I'm not entirely sure what he expected Joan to do with the information, the equivalent of a smack across the face. It may have woken Joan out of her reverie and brought her back to reality, may have crumbled any semblance of a wall between them but it also broadened the distance between them to an insurmountable chasm.

When Cooper lashes out at Roger, telling him that Lucky Strike never took Roger seriously because he never took himself seriously, the same applies to Joan Harris' perception of Roger as well. He never took her seriously either. He claimed to love her but he left Mona not for Joan but for the silly Jane. His inscription to her in the first copy of his autobiography, "Sterling's Gold," is "to my loving wife." But nowhere does he indicate that he actually loves her in return. She might be proud of him but the same can't be said for Roger.

Despite the book's title, everything Roger touches doesn't turn to gold, after all, but to excrement.

Don, meanwhile, attempts to do whatever he can to save the agency, trying to placate their current clients and attend a funeral to drum up new business. But he's reduced to smashing his beloved Clio Award when Glo-Coat follows in Lucky Strike's footsteps and pulls their business. Everything Don has built has the potential to crumble around him.

Which might be why he demands that Faye break her "Chinese Wall" and share privileged information with him about her other clients, insisting that she help him save the agency. Faye is shocked that Don would ask her to break her moral code and betray her own ethics to save him. She would never ask him to do that for her. The two argue and Faye storms out of his office, a new complication to their relationship, considering that Don had just only recently told Faye about his real identity, a major breach in the shield around his heart.

But rather than work off his frustration, Don falls prey to his new assistant Megan's cunning.
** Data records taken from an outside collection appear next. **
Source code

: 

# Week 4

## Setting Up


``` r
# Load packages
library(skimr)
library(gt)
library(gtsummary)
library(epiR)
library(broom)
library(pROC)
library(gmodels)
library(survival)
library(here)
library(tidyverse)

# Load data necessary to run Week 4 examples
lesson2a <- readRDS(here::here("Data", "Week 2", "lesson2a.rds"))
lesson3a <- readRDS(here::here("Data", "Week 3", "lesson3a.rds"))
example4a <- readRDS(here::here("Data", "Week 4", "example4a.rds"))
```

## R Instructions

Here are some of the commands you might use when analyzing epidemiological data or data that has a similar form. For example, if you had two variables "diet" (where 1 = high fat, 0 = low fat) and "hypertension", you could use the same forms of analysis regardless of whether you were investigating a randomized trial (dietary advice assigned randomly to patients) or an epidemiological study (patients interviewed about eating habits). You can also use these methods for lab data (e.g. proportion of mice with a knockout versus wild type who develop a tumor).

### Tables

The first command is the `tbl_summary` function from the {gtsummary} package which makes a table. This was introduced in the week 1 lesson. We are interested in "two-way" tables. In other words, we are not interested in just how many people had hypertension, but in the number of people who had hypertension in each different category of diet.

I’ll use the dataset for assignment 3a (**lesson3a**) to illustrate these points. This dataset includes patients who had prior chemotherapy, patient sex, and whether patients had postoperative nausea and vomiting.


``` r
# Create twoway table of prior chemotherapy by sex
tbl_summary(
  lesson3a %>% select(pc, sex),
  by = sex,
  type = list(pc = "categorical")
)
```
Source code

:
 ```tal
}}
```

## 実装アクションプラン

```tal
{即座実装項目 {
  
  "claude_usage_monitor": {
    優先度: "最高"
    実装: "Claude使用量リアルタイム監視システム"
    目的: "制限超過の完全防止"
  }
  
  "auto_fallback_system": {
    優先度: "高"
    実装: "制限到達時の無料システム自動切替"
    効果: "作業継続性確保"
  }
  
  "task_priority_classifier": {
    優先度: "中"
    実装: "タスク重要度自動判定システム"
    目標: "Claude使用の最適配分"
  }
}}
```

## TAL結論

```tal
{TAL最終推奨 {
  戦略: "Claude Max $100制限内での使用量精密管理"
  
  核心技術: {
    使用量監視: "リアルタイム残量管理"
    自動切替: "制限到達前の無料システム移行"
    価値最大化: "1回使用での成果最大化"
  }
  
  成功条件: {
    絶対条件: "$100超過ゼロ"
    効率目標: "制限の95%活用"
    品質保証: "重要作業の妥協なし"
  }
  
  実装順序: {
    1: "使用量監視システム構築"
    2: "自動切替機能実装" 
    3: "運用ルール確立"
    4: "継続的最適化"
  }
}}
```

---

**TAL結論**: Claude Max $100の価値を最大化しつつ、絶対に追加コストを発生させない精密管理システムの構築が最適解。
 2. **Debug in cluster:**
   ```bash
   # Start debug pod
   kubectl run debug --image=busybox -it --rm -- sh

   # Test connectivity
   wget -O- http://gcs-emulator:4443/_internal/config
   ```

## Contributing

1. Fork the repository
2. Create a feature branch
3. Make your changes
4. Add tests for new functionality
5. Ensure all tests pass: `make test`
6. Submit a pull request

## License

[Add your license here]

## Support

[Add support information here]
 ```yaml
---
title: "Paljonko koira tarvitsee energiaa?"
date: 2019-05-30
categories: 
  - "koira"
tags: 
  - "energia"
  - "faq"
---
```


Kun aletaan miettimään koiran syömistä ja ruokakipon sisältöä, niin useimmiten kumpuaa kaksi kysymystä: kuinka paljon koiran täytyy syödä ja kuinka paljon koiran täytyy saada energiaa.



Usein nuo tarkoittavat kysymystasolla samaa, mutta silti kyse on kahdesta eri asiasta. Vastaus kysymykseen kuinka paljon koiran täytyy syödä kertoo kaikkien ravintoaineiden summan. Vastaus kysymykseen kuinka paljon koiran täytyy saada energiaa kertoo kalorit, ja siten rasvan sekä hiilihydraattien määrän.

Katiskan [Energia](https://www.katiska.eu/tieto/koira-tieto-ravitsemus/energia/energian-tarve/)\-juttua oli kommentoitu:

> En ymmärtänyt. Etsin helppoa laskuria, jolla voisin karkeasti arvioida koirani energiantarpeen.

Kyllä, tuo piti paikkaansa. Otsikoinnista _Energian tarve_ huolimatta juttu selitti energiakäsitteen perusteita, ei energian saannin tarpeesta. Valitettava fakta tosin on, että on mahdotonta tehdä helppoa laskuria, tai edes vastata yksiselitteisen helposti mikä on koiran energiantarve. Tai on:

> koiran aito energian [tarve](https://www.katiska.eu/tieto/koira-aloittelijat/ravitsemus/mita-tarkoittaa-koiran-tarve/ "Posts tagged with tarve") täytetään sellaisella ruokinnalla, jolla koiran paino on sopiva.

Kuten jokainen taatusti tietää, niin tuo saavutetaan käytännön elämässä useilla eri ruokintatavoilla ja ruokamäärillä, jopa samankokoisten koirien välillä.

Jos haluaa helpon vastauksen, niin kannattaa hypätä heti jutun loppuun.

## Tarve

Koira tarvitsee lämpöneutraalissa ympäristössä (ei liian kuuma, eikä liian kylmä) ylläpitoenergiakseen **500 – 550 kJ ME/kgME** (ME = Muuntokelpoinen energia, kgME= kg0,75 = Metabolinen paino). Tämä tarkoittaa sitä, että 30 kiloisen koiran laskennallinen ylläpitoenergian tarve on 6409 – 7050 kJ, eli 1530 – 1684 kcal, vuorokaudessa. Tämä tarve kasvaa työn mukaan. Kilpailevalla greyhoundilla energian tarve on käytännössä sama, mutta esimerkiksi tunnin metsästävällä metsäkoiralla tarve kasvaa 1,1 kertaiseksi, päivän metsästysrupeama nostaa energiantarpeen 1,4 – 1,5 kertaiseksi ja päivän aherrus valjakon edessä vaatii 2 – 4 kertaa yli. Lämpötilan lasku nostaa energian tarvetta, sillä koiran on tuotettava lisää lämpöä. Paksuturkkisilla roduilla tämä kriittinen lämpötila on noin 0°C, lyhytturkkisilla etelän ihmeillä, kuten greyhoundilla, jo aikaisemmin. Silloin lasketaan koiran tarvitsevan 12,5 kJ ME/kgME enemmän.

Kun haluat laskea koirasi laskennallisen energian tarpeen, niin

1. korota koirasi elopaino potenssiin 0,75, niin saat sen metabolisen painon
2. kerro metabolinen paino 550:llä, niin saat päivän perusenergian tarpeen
She fixes the Clio Award that he threw across the room and launches a campaign to win Don over, appealing to his vanity (teach me!), his male ego ("I just want you right now"), and his logic ("I'm not going to run out of her crying tomorrow"). While everyone may have looked at Megan as a posh mannequin, the former receptionist not only has brains but ambition and drive. She doesn't just want to be Peggy Olson, she wants to be Don Draper. She's educated (she studied literature) and is an artist. She wants it all. (As opposed to Allison, she doesn't appear to be after Don's heart, just his ability to advance her career.)

And, though he knows that he shouldn't (especially after everything that happened with Allison), Don does fall on the couch with Megan. Everyone one of his senses is screaming at him to stop but he can't help himself. Don's fatal flaw has always been in his pants and his inability to put a stop to Megan's very obvious advances might just signal the end of his relationship with Faye, with a strong and sensitive woman who knows him, flaws and all.

Which might be why Don was so surprised to see Faye outside his apartment later that night. But rather than scrawling a break-up message on that envelope, she's there to tell him that she broke her code of ethics for him: that she got him a meeting with Heinz because she "wanted" to.

And then he ends up back on the couch, this time with Faye. But rather than fall into easy sex with her, she just wants to sit with him, resting her head on his chest, a picture of false domesticity. The weight of his betrayal rests heavily on Don in that moment, feeling Faye breathe peacefully, knowing that she saved the man she loved from potential ruin. While he screwed his secretary because she offered herself to him.

Depressing all around, considering how hard she tried to keep that Chinese Wall between them. But some walls were always meant to fall down, some confidences to be broken. And some hard truths, one supposes, will eventually come out.